Let's start by expressing sin(a+b) and sin(a-b) in terms of sine and cosine functions:
sin(a+b) = sin(a)cos(b) + cos(a)sin(b)
sin(a-b) = sin(a)cos(b) - cos(a)sin(b)
Now, let's substitute these expressions into the left side of the equation:
sin(a+b)/sin(a-b) = (sin(a)cos(b) + cos(a)sin(b)) / (sin(a)cos(b) - cos(a)sin(b))
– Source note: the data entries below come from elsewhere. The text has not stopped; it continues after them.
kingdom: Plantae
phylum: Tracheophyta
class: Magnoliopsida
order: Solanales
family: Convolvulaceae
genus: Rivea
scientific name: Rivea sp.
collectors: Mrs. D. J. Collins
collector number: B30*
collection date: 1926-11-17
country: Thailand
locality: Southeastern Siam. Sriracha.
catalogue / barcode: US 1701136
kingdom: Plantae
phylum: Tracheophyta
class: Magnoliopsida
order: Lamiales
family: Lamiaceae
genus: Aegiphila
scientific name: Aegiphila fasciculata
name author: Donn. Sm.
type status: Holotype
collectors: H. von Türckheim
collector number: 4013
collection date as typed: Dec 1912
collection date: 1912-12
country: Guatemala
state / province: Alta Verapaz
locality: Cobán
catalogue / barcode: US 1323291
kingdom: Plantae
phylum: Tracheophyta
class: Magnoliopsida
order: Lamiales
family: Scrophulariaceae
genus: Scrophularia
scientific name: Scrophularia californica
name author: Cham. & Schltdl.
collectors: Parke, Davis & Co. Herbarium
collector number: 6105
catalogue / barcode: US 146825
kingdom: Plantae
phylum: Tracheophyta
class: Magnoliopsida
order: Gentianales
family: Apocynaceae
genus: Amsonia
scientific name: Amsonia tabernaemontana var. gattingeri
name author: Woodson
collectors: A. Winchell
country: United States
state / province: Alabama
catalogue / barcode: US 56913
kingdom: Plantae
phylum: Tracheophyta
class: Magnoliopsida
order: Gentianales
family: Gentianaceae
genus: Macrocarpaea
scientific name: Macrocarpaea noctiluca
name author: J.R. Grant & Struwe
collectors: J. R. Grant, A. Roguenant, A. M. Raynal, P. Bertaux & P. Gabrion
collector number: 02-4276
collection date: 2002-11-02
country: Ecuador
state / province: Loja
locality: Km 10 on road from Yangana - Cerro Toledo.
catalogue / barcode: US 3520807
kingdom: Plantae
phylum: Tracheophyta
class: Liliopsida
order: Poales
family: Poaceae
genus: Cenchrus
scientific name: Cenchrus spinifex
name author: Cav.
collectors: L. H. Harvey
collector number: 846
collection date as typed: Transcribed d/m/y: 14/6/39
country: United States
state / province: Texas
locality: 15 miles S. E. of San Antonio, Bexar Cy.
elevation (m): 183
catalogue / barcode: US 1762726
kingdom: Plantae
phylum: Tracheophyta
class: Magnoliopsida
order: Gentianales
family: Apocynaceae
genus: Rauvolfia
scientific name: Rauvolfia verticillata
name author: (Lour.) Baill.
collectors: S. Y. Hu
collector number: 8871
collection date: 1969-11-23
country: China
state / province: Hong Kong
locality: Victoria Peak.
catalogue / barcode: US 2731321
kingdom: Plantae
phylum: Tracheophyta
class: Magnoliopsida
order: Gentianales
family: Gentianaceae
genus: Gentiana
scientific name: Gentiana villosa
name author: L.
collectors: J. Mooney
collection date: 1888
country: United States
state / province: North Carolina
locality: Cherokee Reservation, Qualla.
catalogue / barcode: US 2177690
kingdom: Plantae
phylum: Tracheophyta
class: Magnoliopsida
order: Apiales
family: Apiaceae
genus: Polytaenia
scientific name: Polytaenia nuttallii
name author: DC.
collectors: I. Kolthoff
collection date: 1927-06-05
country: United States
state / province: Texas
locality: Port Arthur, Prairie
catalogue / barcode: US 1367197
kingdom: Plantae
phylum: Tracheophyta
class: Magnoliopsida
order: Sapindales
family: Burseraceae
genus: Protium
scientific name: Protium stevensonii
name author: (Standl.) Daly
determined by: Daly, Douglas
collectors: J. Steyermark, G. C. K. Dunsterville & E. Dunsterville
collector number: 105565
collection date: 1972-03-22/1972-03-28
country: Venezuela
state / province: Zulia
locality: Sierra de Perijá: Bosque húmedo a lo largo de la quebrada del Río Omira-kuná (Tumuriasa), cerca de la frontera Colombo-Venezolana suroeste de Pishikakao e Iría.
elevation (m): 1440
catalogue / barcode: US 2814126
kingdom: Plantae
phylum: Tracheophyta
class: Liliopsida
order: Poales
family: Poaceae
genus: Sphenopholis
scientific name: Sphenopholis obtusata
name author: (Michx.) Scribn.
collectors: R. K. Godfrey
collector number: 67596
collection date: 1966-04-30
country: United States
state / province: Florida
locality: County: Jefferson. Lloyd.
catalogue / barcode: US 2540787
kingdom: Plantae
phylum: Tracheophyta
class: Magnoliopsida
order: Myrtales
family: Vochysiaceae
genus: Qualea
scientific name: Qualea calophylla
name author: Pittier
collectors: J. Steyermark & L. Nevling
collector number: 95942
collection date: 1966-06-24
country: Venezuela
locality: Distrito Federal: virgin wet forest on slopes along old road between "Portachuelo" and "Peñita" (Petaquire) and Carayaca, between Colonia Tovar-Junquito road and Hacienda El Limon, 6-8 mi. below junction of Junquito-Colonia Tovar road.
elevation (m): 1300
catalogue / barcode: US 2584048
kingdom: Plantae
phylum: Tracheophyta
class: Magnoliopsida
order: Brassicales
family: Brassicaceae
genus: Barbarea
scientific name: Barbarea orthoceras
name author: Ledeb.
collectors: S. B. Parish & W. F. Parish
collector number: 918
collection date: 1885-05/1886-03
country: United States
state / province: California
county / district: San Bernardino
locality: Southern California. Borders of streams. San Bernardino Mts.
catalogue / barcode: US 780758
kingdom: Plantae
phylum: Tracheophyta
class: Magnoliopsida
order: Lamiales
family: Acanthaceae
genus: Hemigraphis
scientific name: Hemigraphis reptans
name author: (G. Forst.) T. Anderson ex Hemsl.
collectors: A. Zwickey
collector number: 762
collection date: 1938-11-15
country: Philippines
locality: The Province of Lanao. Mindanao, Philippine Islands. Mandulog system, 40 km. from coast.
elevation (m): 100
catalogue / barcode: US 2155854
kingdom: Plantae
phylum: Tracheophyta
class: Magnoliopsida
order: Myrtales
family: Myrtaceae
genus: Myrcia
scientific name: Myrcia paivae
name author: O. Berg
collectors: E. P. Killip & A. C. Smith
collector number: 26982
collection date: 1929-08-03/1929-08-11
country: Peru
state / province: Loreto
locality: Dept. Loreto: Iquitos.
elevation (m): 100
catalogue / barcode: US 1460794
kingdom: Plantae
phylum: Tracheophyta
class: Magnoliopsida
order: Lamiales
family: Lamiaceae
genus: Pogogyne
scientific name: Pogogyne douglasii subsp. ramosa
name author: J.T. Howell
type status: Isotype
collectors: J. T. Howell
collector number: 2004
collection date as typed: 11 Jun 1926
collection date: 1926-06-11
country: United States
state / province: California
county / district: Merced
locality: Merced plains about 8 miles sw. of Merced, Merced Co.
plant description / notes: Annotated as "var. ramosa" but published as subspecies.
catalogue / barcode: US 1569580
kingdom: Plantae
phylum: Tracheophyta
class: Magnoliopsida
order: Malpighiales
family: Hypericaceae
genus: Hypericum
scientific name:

Next, let's simplify this expression by multiplying both the numerator and denominator by the conjugate of the denominator:
sin(a+b)/sin(a-b) = [(sin(a)cos(b) + cos(a)sin(b))(sin(a)cos(b) + cos(a)sin(b))] / [(sin(a)cos(b) - cos(a)sin(b))(sin(a)cos(b) + cos(a)sin(b))]
sin(a+b)/sin(a-b) = (sin^2(a)cos^2(b) + 2sin(a)cos(a)sin(b)cos(b) + cos^2(a)sin^2(b)) / (sin^2(a)cos^2(b) - cos^2(a)sin^2(b))
Now, let's use the trigonometric identity tan(x) = sin(x)/cos(x) to express tan(a) and tan(b):
tan(a) = sin(a)/cos(a)
tan(b) = sin(b)/cos(b)
Substitute these expressions into the right side of the equation:
(tan(a) + tan(b))/(tan(a) - tan(b)) = (sin(a)/cos(a) + sin(b)/cos(b)) / (sin(a)/cos(a) - sin(b)/cos(b))
(tan(a) + tan(b))/(tan(a) - tan(b)) = [(sin(a)cos(b) + cos(a)sin(b)) / (cos(a)cos(b))] / [(sin(a)cos(b) - cos(a)sin(b)) / (cos(a)cos(b))]
(tan(a) + tan(b))/(tan(a) - tan(b)) = (sin(a)cos(b) + cos(a)sin(b)) / (sin(a)cos(b) - cos(a)sin(b))
Now, we can see that the left side of the equation is equal to the right side of the equation, proving the trigonometric identity sin(a+b)/sin(a-b) = tan(a)+tan(b)/tan(a)-tan(b).